── TASK INPUT
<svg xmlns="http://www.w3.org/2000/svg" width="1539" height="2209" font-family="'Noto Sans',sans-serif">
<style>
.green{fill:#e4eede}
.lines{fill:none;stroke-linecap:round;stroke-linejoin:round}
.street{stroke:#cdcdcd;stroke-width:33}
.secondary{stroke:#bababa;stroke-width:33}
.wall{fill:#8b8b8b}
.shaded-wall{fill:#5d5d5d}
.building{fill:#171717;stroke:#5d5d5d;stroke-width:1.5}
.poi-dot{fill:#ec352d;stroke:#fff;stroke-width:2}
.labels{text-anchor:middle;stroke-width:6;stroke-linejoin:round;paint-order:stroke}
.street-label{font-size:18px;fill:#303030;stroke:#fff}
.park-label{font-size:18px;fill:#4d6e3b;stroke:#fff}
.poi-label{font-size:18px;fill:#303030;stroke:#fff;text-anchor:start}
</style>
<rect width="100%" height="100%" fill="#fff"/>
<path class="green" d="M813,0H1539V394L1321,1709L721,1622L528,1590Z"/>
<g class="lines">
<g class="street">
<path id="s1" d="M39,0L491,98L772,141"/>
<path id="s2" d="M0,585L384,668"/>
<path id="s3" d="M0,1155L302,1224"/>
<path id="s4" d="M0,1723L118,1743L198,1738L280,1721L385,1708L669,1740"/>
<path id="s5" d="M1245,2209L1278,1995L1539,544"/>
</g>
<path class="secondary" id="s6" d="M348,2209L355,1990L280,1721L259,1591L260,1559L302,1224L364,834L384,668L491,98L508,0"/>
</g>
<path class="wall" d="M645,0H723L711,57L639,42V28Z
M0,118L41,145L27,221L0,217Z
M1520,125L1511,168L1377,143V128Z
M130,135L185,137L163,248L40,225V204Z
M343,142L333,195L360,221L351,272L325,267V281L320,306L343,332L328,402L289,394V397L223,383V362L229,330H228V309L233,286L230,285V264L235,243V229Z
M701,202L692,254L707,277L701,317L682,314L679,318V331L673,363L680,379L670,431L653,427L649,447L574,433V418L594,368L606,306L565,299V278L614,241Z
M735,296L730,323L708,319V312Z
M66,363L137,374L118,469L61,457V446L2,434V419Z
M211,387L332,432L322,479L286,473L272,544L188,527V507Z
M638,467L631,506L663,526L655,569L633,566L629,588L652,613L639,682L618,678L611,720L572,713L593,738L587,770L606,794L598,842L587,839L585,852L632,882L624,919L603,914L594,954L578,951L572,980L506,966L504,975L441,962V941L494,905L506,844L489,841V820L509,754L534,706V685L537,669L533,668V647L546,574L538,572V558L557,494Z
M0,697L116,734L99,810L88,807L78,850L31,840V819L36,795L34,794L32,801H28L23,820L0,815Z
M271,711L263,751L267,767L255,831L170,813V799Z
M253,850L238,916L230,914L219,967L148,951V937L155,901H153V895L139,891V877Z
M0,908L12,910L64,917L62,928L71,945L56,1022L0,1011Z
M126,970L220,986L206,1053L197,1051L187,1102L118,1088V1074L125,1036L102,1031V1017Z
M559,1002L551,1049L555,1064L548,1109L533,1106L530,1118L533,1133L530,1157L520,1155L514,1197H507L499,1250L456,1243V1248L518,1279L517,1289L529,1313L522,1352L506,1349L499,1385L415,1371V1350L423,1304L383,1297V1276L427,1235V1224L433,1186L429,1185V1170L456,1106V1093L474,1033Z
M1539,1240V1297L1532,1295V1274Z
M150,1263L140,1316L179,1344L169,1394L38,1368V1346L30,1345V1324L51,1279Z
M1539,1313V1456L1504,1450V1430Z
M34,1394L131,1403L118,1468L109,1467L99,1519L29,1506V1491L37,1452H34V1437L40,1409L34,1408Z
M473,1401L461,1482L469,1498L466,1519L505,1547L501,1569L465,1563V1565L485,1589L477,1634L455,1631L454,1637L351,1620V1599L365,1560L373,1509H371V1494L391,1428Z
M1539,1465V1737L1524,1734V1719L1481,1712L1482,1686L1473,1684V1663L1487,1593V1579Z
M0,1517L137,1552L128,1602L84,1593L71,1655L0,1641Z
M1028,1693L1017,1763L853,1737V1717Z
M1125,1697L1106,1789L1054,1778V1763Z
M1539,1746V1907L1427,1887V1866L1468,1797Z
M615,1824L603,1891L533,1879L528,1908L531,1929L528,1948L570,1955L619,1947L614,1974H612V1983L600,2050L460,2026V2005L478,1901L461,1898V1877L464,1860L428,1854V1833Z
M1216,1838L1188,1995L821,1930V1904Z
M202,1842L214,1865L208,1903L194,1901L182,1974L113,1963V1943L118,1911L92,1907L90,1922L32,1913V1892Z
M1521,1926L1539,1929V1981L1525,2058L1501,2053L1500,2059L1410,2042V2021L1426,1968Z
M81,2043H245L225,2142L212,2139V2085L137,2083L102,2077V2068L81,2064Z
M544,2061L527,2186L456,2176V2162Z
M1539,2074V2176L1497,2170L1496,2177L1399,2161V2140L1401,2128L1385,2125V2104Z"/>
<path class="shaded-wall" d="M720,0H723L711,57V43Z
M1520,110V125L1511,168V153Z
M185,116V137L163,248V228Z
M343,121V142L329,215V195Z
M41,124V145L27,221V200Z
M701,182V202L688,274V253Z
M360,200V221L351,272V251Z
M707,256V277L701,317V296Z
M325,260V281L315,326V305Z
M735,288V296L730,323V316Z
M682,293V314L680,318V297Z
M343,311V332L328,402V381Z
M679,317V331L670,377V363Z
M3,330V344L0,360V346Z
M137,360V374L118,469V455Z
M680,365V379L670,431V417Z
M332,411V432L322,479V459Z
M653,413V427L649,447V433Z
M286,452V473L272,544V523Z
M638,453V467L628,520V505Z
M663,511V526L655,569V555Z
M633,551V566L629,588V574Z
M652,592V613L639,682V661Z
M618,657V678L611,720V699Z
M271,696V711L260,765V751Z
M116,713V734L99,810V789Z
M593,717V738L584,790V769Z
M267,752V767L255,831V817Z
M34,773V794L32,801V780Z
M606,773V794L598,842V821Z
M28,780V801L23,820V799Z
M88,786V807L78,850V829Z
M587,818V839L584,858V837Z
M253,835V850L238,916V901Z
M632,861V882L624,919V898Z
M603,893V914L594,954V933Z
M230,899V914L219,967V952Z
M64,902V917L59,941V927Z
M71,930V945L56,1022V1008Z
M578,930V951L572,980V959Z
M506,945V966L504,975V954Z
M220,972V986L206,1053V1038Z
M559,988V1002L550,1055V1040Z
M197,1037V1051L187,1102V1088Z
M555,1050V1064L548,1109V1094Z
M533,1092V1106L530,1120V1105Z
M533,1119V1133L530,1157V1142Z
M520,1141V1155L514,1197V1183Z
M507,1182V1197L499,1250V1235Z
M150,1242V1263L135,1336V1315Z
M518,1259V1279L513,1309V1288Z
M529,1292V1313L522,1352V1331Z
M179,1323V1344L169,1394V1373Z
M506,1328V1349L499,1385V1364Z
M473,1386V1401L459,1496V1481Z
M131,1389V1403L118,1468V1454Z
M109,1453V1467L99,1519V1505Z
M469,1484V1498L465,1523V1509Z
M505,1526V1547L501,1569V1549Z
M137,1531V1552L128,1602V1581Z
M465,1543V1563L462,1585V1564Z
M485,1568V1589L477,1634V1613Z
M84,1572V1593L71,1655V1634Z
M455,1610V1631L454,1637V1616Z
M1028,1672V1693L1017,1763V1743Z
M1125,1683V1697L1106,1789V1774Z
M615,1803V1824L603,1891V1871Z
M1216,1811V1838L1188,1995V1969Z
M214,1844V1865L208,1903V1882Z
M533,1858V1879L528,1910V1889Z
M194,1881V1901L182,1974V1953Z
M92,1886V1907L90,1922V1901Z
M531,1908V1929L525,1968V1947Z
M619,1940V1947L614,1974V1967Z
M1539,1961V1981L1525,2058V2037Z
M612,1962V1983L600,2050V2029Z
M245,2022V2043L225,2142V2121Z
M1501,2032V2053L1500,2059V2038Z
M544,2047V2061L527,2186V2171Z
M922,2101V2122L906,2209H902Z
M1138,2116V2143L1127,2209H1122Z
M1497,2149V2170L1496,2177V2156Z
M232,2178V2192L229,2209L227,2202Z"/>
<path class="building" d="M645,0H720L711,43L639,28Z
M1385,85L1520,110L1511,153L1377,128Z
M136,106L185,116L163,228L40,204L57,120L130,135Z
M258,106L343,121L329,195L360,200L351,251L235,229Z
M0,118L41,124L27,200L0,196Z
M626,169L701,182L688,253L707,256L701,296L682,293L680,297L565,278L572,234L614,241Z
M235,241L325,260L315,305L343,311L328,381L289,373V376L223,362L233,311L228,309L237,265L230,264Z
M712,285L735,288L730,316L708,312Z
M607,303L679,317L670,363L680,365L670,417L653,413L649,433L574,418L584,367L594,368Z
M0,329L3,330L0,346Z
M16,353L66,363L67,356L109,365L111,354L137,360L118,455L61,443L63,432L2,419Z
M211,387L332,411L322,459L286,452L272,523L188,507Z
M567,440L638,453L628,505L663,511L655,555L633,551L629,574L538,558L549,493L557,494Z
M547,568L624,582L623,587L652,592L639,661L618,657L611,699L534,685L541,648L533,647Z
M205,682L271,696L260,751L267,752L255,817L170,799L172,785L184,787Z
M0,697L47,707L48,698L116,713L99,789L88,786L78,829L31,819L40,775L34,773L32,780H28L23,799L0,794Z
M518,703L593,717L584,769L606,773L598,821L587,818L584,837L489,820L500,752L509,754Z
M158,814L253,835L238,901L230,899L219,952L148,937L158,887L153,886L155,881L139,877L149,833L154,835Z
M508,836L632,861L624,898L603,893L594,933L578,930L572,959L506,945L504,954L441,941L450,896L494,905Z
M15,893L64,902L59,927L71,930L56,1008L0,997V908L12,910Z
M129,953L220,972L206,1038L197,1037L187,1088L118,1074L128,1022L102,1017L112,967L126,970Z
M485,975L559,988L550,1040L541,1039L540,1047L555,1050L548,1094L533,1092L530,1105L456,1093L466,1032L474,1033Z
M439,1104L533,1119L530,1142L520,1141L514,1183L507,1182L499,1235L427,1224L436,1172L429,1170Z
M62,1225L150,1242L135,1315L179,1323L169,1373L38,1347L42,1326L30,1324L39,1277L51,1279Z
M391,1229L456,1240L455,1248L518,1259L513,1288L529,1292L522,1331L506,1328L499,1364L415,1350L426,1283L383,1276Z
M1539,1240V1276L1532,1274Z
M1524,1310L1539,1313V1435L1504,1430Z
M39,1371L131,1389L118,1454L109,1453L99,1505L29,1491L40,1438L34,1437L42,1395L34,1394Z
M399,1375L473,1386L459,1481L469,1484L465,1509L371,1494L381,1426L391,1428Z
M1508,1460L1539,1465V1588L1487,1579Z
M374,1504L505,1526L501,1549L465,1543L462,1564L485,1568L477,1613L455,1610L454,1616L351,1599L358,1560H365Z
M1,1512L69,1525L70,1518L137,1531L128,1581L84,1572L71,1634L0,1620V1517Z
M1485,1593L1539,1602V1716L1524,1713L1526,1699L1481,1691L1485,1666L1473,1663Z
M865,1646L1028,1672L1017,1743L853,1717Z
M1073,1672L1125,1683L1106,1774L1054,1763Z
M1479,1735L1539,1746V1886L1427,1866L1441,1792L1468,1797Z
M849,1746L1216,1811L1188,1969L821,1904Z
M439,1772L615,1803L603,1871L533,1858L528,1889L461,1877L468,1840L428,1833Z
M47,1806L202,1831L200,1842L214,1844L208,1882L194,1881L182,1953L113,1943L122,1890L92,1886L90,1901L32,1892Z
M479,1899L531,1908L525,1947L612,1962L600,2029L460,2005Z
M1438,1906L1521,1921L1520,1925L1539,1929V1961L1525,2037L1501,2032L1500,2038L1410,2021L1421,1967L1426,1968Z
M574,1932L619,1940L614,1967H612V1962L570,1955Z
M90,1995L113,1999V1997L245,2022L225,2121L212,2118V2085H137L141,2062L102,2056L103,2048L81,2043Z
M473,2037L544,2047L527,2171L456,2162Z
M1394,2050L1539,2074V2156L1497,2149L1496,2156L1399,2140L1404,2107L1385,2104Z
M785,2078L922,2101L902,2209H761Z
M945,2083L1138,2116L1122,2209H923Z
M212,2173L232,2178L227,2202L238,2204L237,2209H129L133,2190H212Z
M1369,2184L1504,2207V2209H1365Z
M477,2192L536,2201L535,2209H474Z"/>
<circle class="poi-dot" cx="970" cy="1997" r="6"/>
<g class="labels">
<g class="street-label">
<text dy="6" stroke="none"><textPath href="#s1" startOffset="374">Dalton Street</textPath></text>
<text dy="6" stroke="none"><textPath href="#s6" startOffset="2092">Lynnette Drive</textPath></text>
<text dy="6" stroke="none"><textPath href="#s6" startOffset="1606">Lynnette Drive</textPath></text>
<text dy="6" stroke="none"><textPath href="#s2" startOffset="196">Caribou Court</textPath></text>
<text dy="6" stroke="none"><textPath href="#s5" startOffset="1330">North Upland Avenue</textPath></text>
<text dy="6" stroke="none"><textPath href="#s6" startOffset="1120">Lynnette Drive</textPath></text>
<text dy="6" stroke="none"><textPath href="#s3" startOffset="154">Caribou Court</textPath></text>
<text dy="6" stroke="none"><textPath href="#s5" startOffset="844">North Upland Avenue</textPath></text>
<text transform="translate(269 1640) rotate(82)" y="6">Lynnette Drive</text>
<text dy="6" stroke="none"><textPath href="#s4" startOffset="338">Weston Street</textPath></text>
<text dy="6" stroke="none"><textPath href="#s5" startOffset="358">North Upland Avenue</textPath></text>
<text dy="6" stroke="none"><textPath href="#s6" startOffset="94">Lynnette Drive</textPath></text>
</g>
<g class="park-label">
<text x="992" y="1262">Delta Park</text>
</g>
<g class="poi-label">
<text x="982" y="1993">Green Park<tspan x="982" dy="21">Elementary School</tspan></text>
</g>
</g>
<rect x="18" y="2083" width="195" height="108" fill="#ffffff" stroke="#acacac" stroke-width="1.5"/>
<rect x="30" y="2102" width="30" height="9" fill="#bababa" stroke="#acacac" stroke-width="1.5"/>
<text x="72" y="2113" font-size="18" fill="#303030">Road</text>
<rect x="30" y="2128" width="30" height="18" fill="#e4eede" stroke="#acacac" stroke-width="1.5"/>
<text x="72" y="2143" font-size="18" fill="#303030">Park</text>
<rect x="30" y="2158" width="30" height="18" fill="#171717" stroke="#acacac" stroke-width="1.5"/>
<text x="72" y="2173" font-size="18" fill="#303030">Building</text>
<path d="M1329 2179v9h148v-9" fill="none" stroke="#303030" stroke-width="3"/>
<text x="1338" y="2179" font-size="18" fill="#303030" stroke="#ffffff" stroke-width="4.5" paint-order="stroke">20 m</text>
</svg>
────
* WHAT IS BEING ASKED
Go to the line in the material above that contains "M533,1119V1133L530,1157V1142Z" and copy exactly from there through the line that contains "M211,387L332,411L322,459L286,452L272,523L188,507Z", stopping after it.

* RESULT OF THE TASK
M533,1119V1133L530,1157V1142Z
M520,1141V1155L514,1197V1183Z
M507,1182V1197L499,1250V1235Z
M150,1242V1263L135,1336V1315Z
M518,1259V1279L513,1309V1288Z
M529,1292V1313L522,1352V1331Z
M179,1323V1344L169,1394V1373Z
M506,1328V1349L499,1385V1364Z
M473,1386V1401L459,1496V1481Z
M131,1389V1403L118,1468V1454Z
M109,1453V1467L99,1519V1505Z
M469,1484V1498L465,1523V1509Z
M505,1526V1547L501,1569V1549Z
M137,1531V1552L128,1602V1581Z
M465,1543V1563L462,1585V1564Z
M485,1568V1589L477,1634V1613Z
M84,1572V1593L71,1655V1634Z
M455,1610V1631L454,1637V1616Z
M1028,1672V1693L1017,1763V1743Z
M1125,1683V1697L1106,1789V1774Z
M615,1803V1824L603,1891V1871Z
M1216,1811V1838L1188,1995V1969Z
M214,1844V1865L208,1903V1882Z
M533,1858V1879L528,1910V1889Z
M194,1881V1901L182,1974V1953Z
M92,1886V1907L90,1922V1901Z
M531,1908V1929L525,1968V1947Z
M619,1940V1947L614,1974V1967Z
M1539,1961V1981L1525,2058V2037Z
M612,1962V1983L600,2050V2029Z
M245,2022V2043L225,2142V2121Z
M1501,2032V2053L1500,2059V2038Z
M544,2047V2061L527,2186V2171Z
M922,2101V2122L906,2209H902Z
M1138,2116V2143L1127,2209H1122Z
M1497,2149V2170L1496,2177V2156Z
M232,2178V2192L229,2209L227,2202Z"/>
<path class="building" d="M645,0H720L711,43L639,28Z
M1385,85L1520,110L1511,153L1377,128Z
M136,106L185,116L163,228L40,204L57,120L130,135Z
M258,106L343,121L329,195L360,200L351,251L235,229Z
M0,118L41,124L27,200L0,196Z
M626,169L701,182L688,253L707,256L701,296L682,293L680,297L565,278L572,234L614,241Z
M235,241L325,260L315,305L343,311L328,381L289,373V376L223,362L233,311L228,309L237,265L230,264Z
M712,285L735,288L730,316L708,312Z
M607,303L679,317L670,363L680,365L670,417L653,413L649,433L574,418L584,367L594,368Z
M0,329L3,330L0,346Z
M16,353L66,363L67,356L109,365L111,354L137,360L118,455L61,443L63,432L2,419Z
M211,387L332,411L322,459L286,452L272,523L188,507Z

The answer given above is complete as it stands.